## Supplied passage
[Start of section]
The RPP contributions that you incurred in the 2007 taxation year in the amount of $22,384 were deducted on your 2007 T1 Income Tax Return. Your total income in 2007 was $2,497. Your total deductions were $22,799 which was an incorporation of $22,384 of RPP contributions and $415 of Annual union, professional, or like dues. Once your taxable income was reduced to $0, you had $20,302 of unused non-capital losses available to be carried forward to be applied to other years. As a result, pursuant to paragraph 111(1)(a) of the Income Tax Act, the Appeals Division will allow you a non-capital loss on line 252 on your 2010 T1 Income Tax Return in the amount of $20,302 to reduce your taxable income to $11,164.[10]

[21]        On August 24, 2012, the Appellant wrote to Mr. Dinardo accepting the CRA’s position. The Appellant believed that the Minister would reassess her 2010 taxation year to allow a deduction of $20,302.

[22]        However, on September 7, 2012 she received from Mr. Dinardo a second letter, the purport of which was that the CRA had changed its mind and concluded that the Appellant was not entitled to claim a deduction for a non-capital loss carry-forward or to claim any additional deductions in respect of her 2010 taxation year.

[23]        The letter states the CRA’s new position as follows:

After further consideration, it has been determined that your unused RPP contributions from the 2007 taxation year in the amount of $20,302 cannot be converted into a non-capital loss to [be] deducted on your 2010 T1 Income Tax and Benefit Return. Paragraph 147.2(4)(a) of the Income Tax Act states that … .

The Appeals Division is taking the position that an employee’s contributions must be made in the year in respect of which the deduction is deemed. Past service contributions cannot be carried forward to claim in a future year nor are they convertible into a non-capital loss to be used to reduce taxable income of a future year.[11]

[24]        The Minister subsequently confirmed the October 6, 2011 reassessment.

[25]        The only issue before the Court is whether the Appellant is entitled to the deduction of a non-capital loss carry-forward of $20,302 when calculating her 2010 taxable income.

The Appellant’s Position

[26]        The Appellant argued that, pursuant to the definition of non-capital loss in subsection 111(8) of the Act, non-capital losses are determined according to a formula. The relevant value in her situation is her loss for the year from employment.
[End of section]
## What is being asked
Continue the tax appeal passage about the $20,302 non-capital loss carry-forward, starting after its last sentence. The records that follow are not needed.

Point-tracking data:
[Start of section]
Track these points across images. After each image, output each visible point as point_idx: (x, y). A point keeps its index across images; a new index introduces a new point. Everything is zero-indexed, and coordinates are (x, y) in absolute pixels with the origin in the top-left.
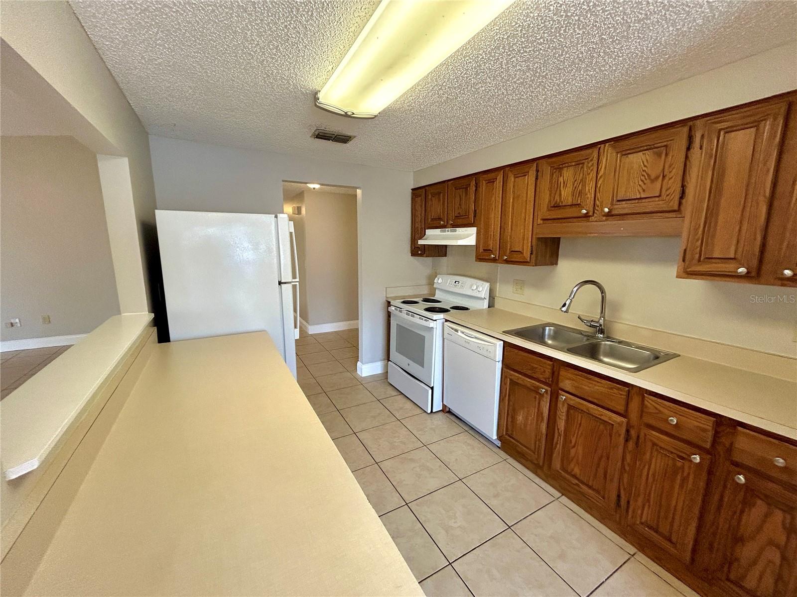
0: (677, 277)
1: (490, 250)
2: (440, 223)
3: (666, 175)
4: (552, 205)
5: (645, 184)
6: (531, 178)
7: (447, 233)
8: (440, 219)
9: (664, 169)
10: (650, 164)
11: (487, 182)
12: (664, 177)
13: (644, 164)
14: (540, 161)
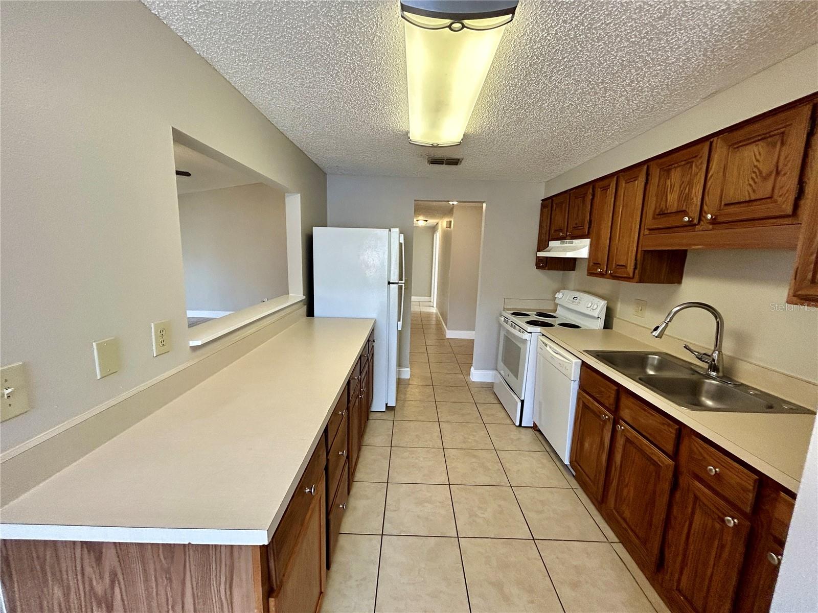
0: (787, 302)
1: (599, 264)
2: (559, 234)
3: (781, 171)
4: (657, 213)
5: (755, 183)
6: (640, 183)
7: (565, 245)
8: (561, 230)
9: (777, 163)
10: (762, 158)
11: (602, 189)
12: (778, 173)
13: (756, 158)
14: (652, 163)
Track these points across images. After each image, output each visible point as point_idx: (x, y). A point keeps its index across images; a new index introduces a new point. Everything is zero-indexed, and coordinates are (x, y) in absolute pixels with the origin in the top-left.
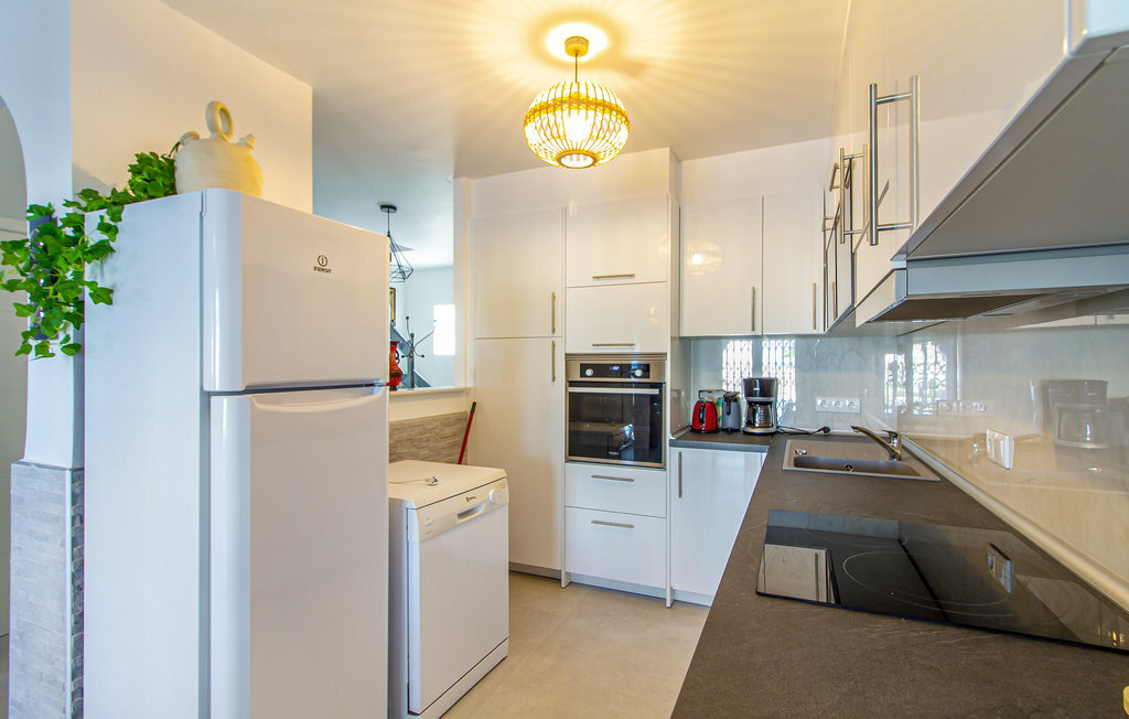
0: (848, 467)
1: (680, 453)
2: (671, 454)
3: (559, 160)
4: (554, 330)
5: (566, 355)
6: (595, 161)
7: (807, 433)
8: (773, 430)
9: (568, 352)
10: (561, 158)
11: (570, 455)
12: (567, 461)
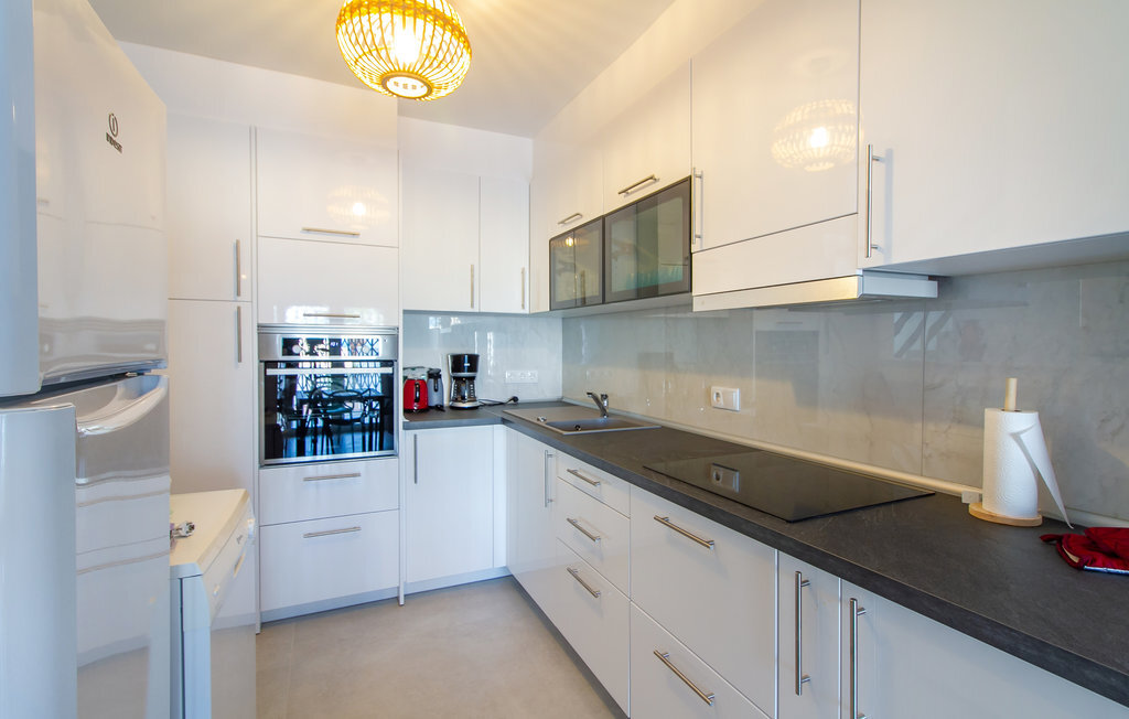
0: (577, 427)
1: (415, 436)
2: (403, 437)
3: (384, 81)
4: (238, 294)
5: (259, 326)
6: (430, 91)
7: (501, 404)
8: (477, 404)
9: (260, 322)
10: (388, 78)
11: (266, 458)
12: (262, 466)
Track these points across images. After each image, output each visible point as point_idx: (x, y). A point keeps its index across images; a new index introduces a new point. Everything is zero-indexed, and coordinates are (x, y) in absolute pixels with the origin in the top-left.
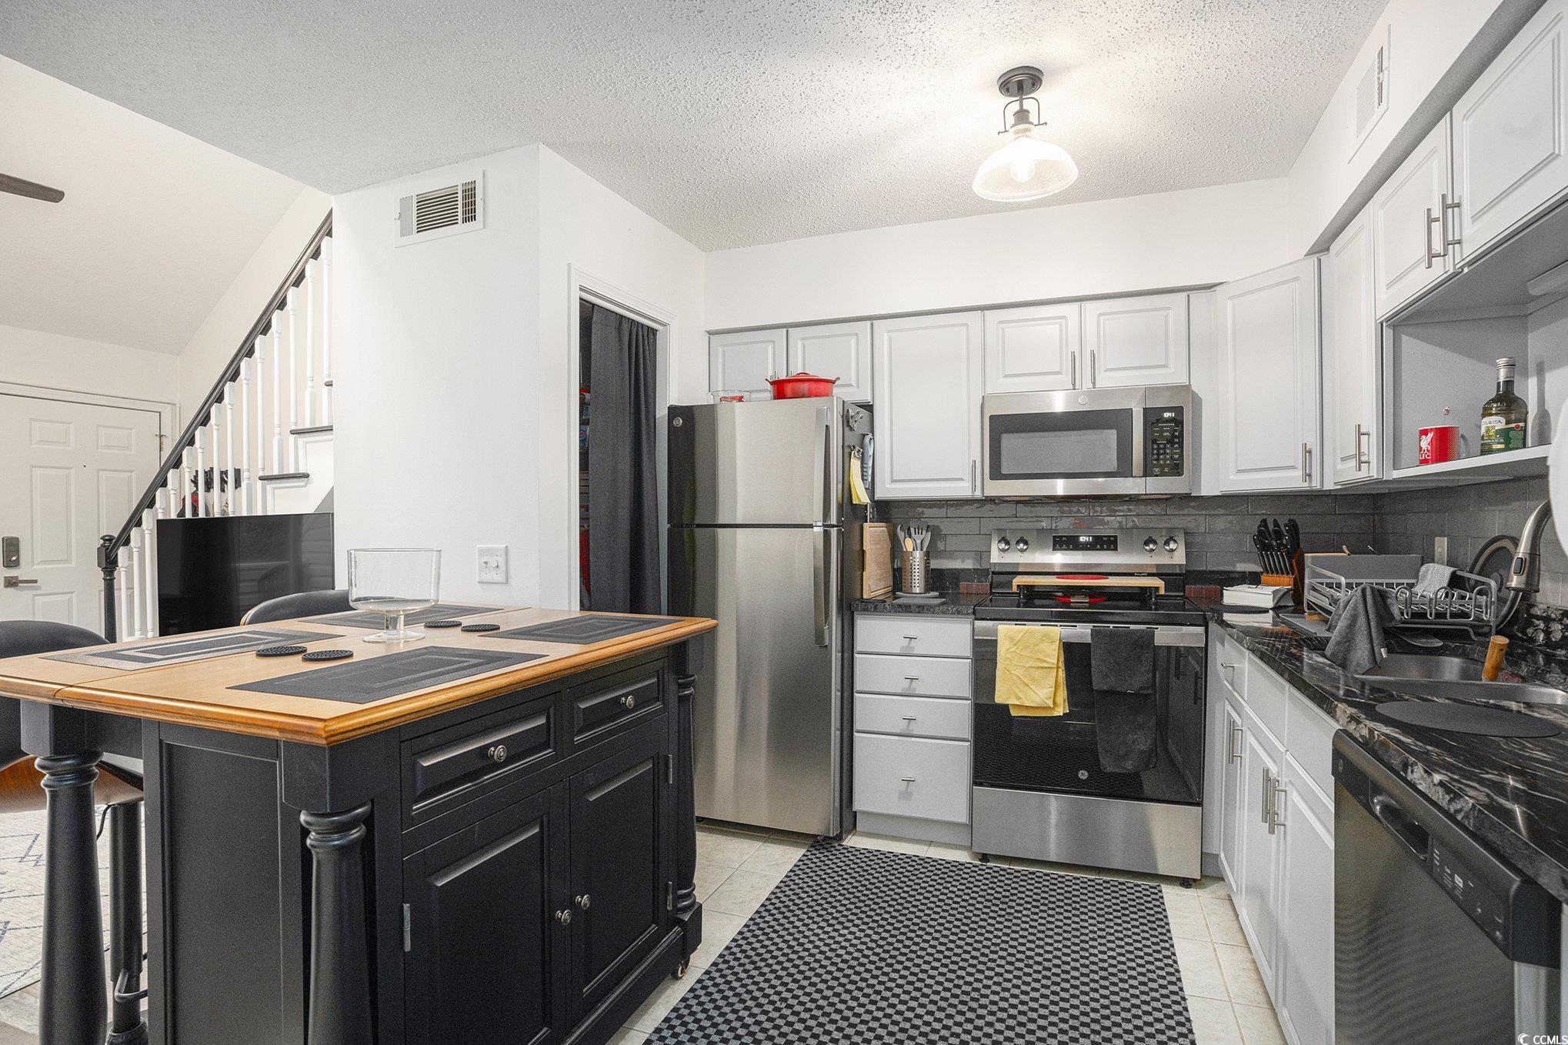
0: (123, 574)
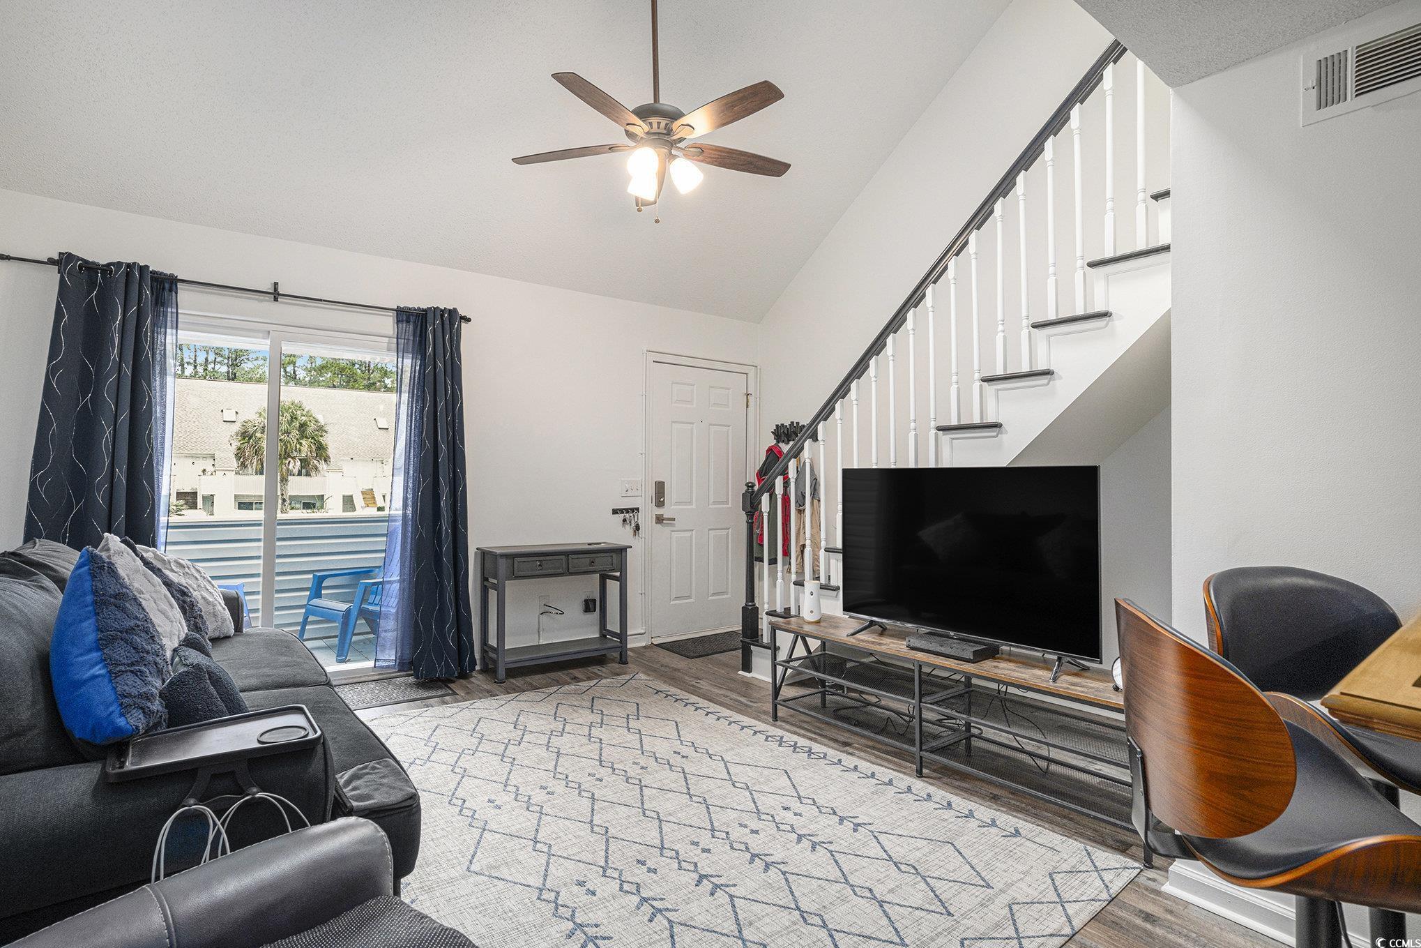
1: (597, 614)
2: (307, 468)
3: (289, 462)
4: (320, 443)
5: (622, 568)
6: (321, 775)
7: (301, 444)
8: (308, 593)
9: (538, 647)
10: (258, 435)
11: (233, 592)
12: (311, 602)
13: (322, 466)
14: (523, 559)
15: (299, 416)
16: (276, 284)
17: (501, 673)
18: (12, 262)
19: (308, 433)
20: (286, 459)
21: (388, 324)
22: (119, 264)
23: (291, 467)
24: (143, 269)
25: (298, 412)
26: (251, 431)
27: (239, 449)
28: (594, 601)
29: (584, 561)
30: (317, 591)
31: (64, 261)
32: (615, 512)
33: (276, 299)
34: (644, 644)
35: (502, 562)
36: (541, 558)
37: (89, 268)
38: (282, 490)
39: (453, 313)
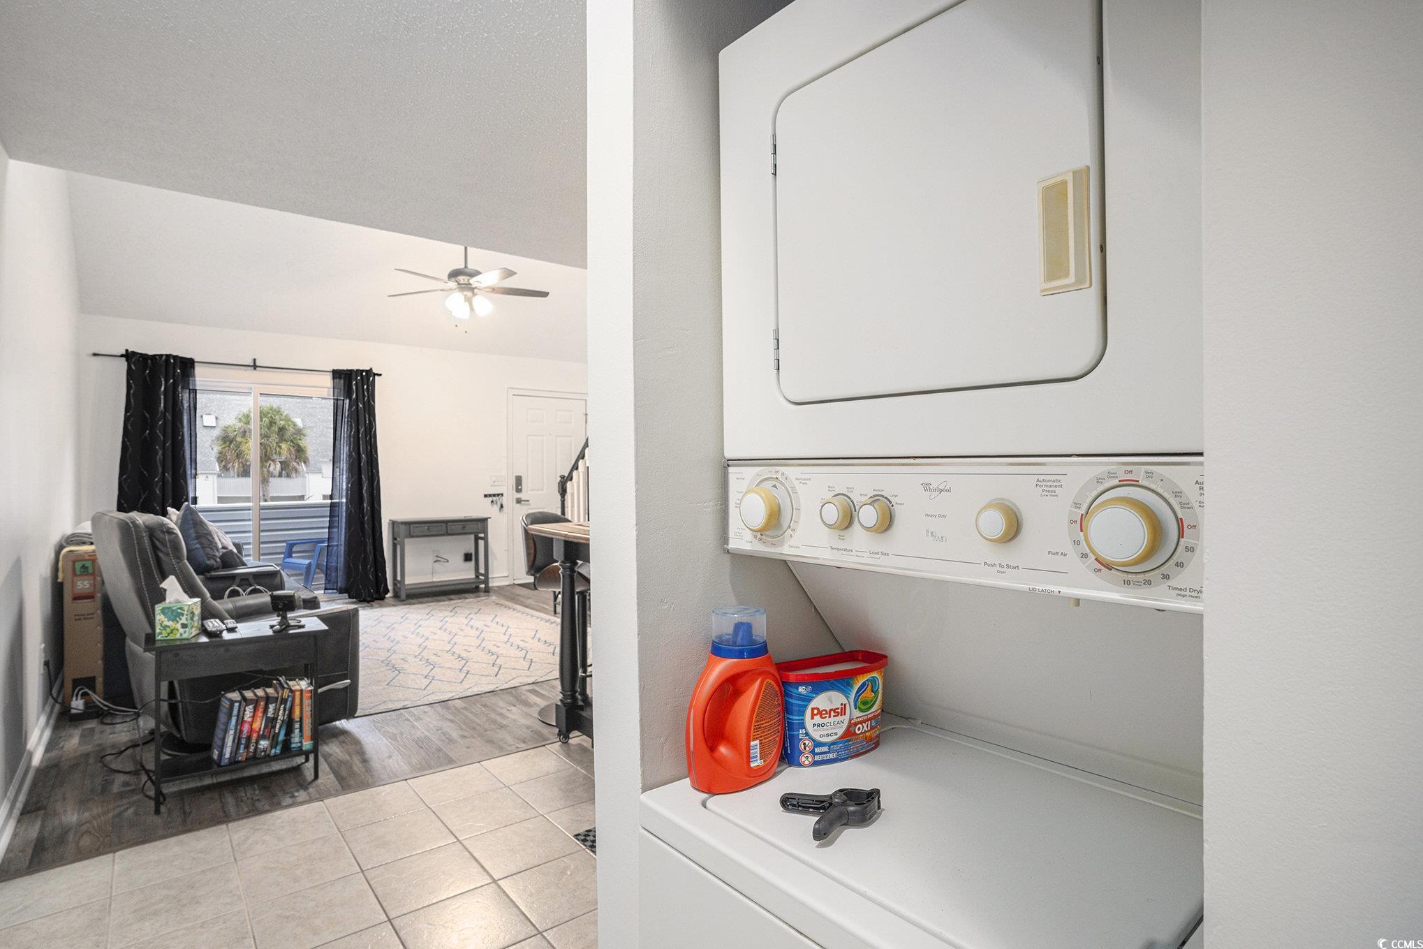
0: (569, 498)
1: (473, 562)
2: (287, 470)
3: (270, 465)
4: (299, 446)
5: (485, 531)
6: (280, 583)
7: (280, 447)
8: (283, 556)
9: (433, 582)
10: (239, 439)
11: (237, 541)
12: (285, 561)
13: (303, 467)
14: (417, 525)
15: (278, 421)
16: (255, 360)
17: (403, 596)
18: (100, 357)
19: (286, 437)
20: (267, 461)
21: (328, 381)
22: (161, 356)
23: (271, 469)
24: (175, 357)
25: (277, 417)
26: (232, 435)
27: (221, 453)
28: (471, 554)
29: (458, 527)
30: (289, 553)
31: (129, 356)
32: (486, 496)
33: (255, 369)
34: (507, 583)
35: (403, 527)
36: (427, 525)
37: (144, 357)
38: (263, 491)
39: (369, 372)
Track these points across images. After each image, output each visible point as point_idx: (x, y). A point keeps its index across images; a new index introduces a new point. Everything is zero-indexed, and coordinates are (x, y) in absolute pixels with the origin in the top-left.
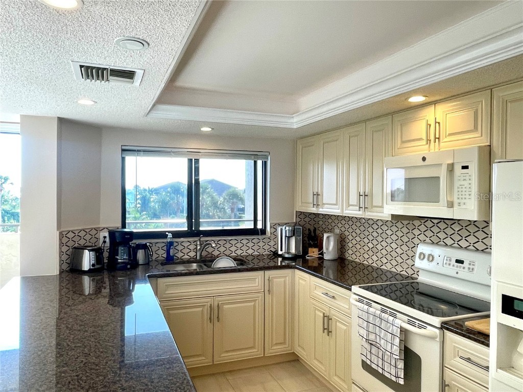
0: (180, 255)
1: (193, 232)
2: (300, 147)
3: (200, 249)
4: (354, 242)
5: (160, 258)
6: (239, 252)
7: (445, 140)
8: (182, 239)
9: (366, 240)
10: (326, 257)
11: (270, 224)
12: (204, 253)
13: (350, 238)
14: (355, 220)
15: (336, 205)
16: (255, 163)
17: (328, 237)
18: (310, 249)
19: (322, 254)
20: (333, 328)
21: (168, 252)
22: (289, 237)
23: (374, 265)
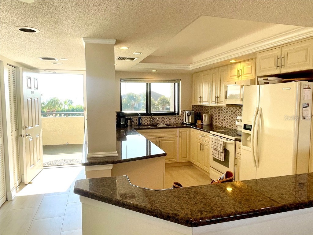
0: (143, 123)
1: (148, 114)
2: (194, 77)
3: (152, 120)
4: (216, 117)
5: (136, 124)
6: (168, 122)
7: (243, 76)
8: (144, 117)
9: (220, 116)
10: (204, 124)
11: (181, 110)
12: (153, 123)
13: (215, 116)
14: (216, 108)
15: (207, 101)
16: (175, 84)
17: (205, 115)
18: (198, 121)
19: (203, 123)
20: (204, 148)
21: (139, 121)
22: (189, 116)
23: (223, 126)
[End of section]
## Answer below
[27]        Subsection 5(2) sets out the basic rules with regard to a loss from employment. Section 6 sets outs the amounts to be included as income from employment and section 8 sets out the deductions allowed in computing a taxpayer’s income for a taxation year from employment.

[28]        These sections result in the Appellant incurring in 2007 a non-capital loss from employment of $20,302, calculated as the $2,497 Annual Leave Payment minus the $22,384 RPP Payment and the $415 deduction in respect of union dues.

[29]        Subsection 111(1)(a) allows the $20,302 non-capital loss to be carried forward for 20 years.

The Respondent’s Position

[30]        The Respondent argued that there was no non-capital loss available to the Appellant to carry forward from 2007 to apply against income in the 2010 taxation year.

[31]        Counsel for the Respondent accepted during her argument at the hearing that the Minister concluded that in 2007 the Appellant had $2,497 of employment income under Part I of the Act and deductions from that employment income of $22,799 under subsection 8(1). However, counsel argued that the $22,384 RPP Payment that was allowed as a deduction under paragraph 8(1)(m) should not be used in 2007 to calculate a non-capital loss from employment under section 111.

[32]        The Respondent argued that the $22,799 deduction allowed in 2010 resulted from a registered pension plan (“RPP”) contribution and must be treated pursuant to the statutory limits on that form of deduction.

[33]        She argued that the deduction of contributions to RPPs is only allowed under paragraph 8(1)(m). Because of the wording of 8(1)(m), the qualifying factors in subsection 147.2(4) apply to such a deduction.

[34]        One of the qualifying factors is that only amounts which represent contributions made by the individual to a registered pension plan in a particular year may be deducted in that year. Subsection 147.2(4) does not permit the carry-forward of RPP contributions.

[35]        She argued that the limitation in subsection 147.2(4) must be adhered to or its purpose would be frustrated by the availability of non-capital losses under section 111. The specific wording “in the year” precludes deduction in later years outright. If the deduction could be applied without reference to this limit regarding timing, that portion of the section would be rendered meaningless.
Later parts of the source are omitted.